Die wichtigste Frage ist für mich seit vielen Jahren: „Wie ist der Zustand meiner inneren Welt und wie fühlt es sich an, mir dieses Zustandes einfach nur gewahr zu sein, im 2. Körper zu verweilen?“ Ich bringe diese Frage mehrmals während des Tages immer wieder in mein Bewusstsein, da sie mir erlaubt, meine Aufmerksamkeit nach innen zu richten, aber nicht auf Gedanken oder Gefühle, sondern auf das Ich-Gefühl, das sich all dessen gewahr ist. Wie fühlt es sich in diesem Moment an, einfach Du-Selbst, reines Gewahrsein zu sein? Ich erwarte auf diese Frage keine schlaue Antwort, sondern nur ein "Feeling" für meinen zweiten, subtilen Energiekörper.

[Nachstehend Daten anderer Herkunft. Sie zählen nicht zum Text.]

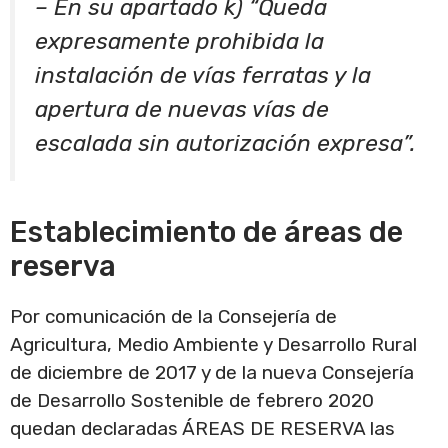
– En su apartado k) “Queda
expresamente prohibida la
instalación de vías ferratas y la
apertura de nuevas vías de
escalada sin autorización expresa”.
Establecimiento de áreas de
reserva
Por comunicación de la Consejería de
Agricultura, Medio Ambiente y Desarrollo Rural
de diciembre de 2017 y de la nueva Consejería
de Desarrollo Sostenible de febrero 2020
quedan declaradas ÁREAS DE RESERVA las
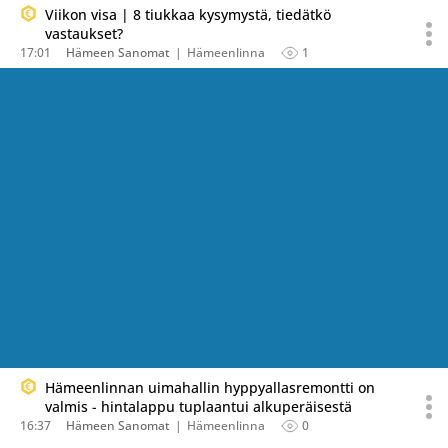
Viikon visa | 8 tiukkaa kysymystä, tiedätkö
vastaukset?
17:01
Hämeen Sanomat
Hämeenlinna
1
Hämeenlinnan uimahallin hyppyallasremontti on
valmis - hintalappu tuplaantui alkuperäisestä
16:37
Hämeen Sanomat
Hämeenlinna
0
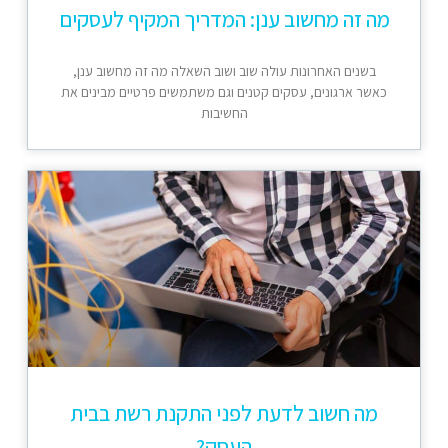
מה זה מחשוב ענן: המדריך המקיף לעסקים
בשנים האחרונות עולה שוב ושוב השאלה מה זה מחשוב ענן,
כאשר ארגונים, עסקים קטנים וגם משתמשים פרטיים מבינים את
החשיבות
מה חשוב לדעת לפני התקנת רשת בבית
העסק?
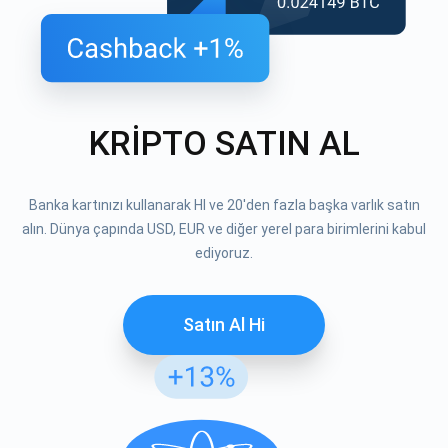
KRİPTO SATIN AL
Banka kartınızı kullanarak HI ve 20'den fazla başka varlık satın
alın. Dünya çapında USD, EUR ve diğer yerel para birimlerini kabul
ediyoruz.
Satın Al Hi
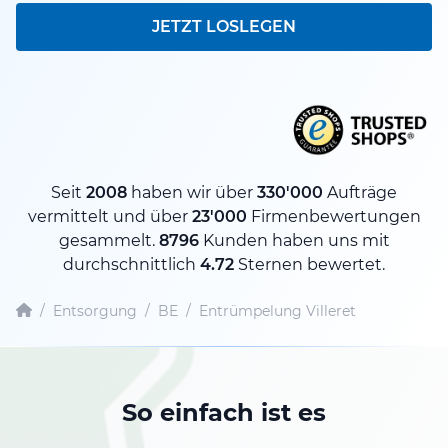
JETZT LOSLEGEN
Seit
2008
haben wir über
330'000
Aufträge
vermittelt und über
23'000
Firmenbewertungen
gesammelt.
8796
Kunden haben uns mit
durchschnittlich
4.72
Sternen bewertet.
/
Entsorgung
/
BE
/
Entrümpelung Villeret
So einfach ist es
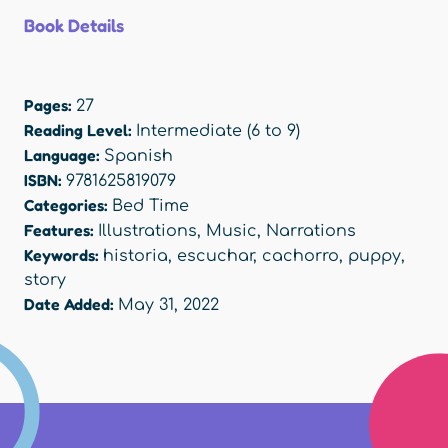
Book Details
Pages:
27
Reading Level:
Intermediate (6 to 9)
Language:
Spanish
ISBN:
9781625819079
Categories:
Bed Time
Features:
Illustrations
,
Music
,
Narrations
Keywords:
historia
,
escuchar
,
cachorro
,
puppy
,
story
Date Added:
May 31, 2022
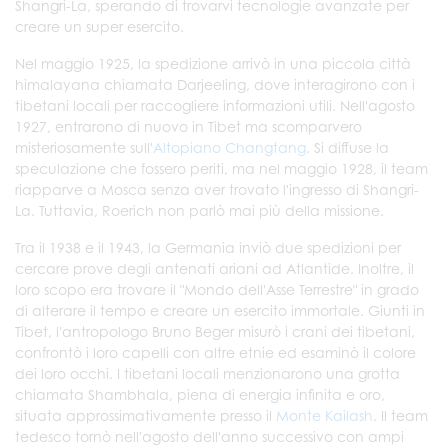
Shangri-La, sperando di trovarvi tecnologie avanzate per
creare un super esercito.
Nel maggio 1925, la spedizione arrivò in una piccola città
himalayana chiamata Darjeeling, dove interagirono con i
tibetani locali per raccogliere informazioni utili. Nell'agosto
1927, entrarono di nuovo in Tibet ma scomparvero
misteriosamente sull'
Altopiano Changtang
. Si diffuse la
speculazione che fossero periti, ma nel maggio 1928, il team
riapparve a Mosca senza aver trovato l'ingresso di Shangri-
La. Tuttavia, Roerich non parlò mai più della missione.
Tra il 1938 e il 1943, la Germania inviò due spedizioni per
cercare prove degli antenati ariani ad Atlantide. Inoltre, il
loro scopo era trovare il "Mondo dell'Asse Terrestre" in grado
di alterare il tempo e creare un esercito immortale. Giunti in
Tibet, l'antropologo Bruno Beger misurò i crani dei tibetani,
confrontò i loro capelli con altre etnie ed esaminò il colore
dei loro occhi. I tibetani locali menzionarono una grotta
chiamata Shambhala, piena di energia infinita e oro,
situata approssimativamente presso il
Monte Kailash
. Il team
tedesco tornò nell'agosto dell'anno successivo con ampi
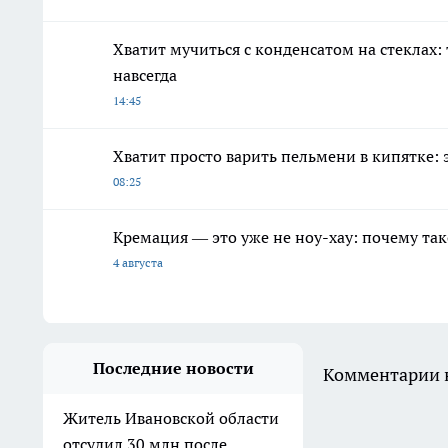
Хватит мучиться с конденсатом на стеклах:
навсегда
14:45
Хватит просто варить пельмени в кипятке: 
08:25
Кремация — это уже не ноу-хау: почему так
4 августа
Последние новости
Комментарии н
Житель Ивановской области
отсудил 30 млн после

Sobald wir nachhaltig im zweiten Körper des Gewahrseins verankert sind, sind auch Gedanken kein Problem mehr, egal ob sie positiv oder negativ sind. Im Selbst-Gewahrsein trainiert, entpuppen sich Gedanken als das, was sie in ihrem Wesen sind: flüchtige Objekte, die nur relative Bedeutung haben, nie absolute. Ich habe über die Jahre gelernt in allem, was ich tue, meinem zweiten Betriebssystem, dem subtilen Körper des Gewahrseins, zu vertrauen und ihm zu folgen. Der erste Schritt jedoch bestand in der Entscheidung, meine Prioritäten neu zu setzen. Die erste Priorität wurde von da ab mein innerer Zustand des Gewahrseins. Der Buddhismus spricht hier vom Dharmakörper, unserer ureigenen Natur, zu der man Zuflucht nimmt. Dieser Dharmakörper ist in jedem Menschen immer präsent, aber da er so subtil ist, übersehen wir ihn oft und verstricken uns in die Probleme der äußeren Welt. Im Dharmakörper zu Hause zu sein bedeutet präsent, wirklich da zu sein.
Der Dharmakörper
„Als ein Vater seinen zwölfjährigen Sohn fragte, was er sich zum Geburtstag wünsche, antwortete dieser: 'Papa, ich möchte dich!' Sein Vater arbeitete sehr viel und war selten zu Hause. Sein Sohn war eine Glocke der Achtsamkeit, die ihn daran erinnerte, dass das kostbarste Geschenk, das wir unseren Liebsten machen können, unsere wirkliche Gegenwart ist.“ Thich Nhat Hanh
Dharma bedeutet auch seine eigenen Talente und Begabungen zu entfalten. Dieser zweite Körper enthält sein eigenes Navigationssystem. Mit ihm gelingt auch die Verbindung ins Cloud-Bewusstsein, die Entfaltung intuitiver Intelligenz und tiefe Ruhe, die dann zu einem ständigen Begleiter werden kann. Deshalb ist für mich der Aufenthalt im Dharmakörper die erste Priorität, und ich frage mich regelmäßig während des Tages: „Wie fühlt es sich in mir an? Bin ich in meinem Gewahrsein, in meinem zweiten Körper, zu Hause? Egal wie die Antwort lautet, meine Priorität ist klar. Ich wähle immer die offene Weite des formlosen, reinen Gewahrseins.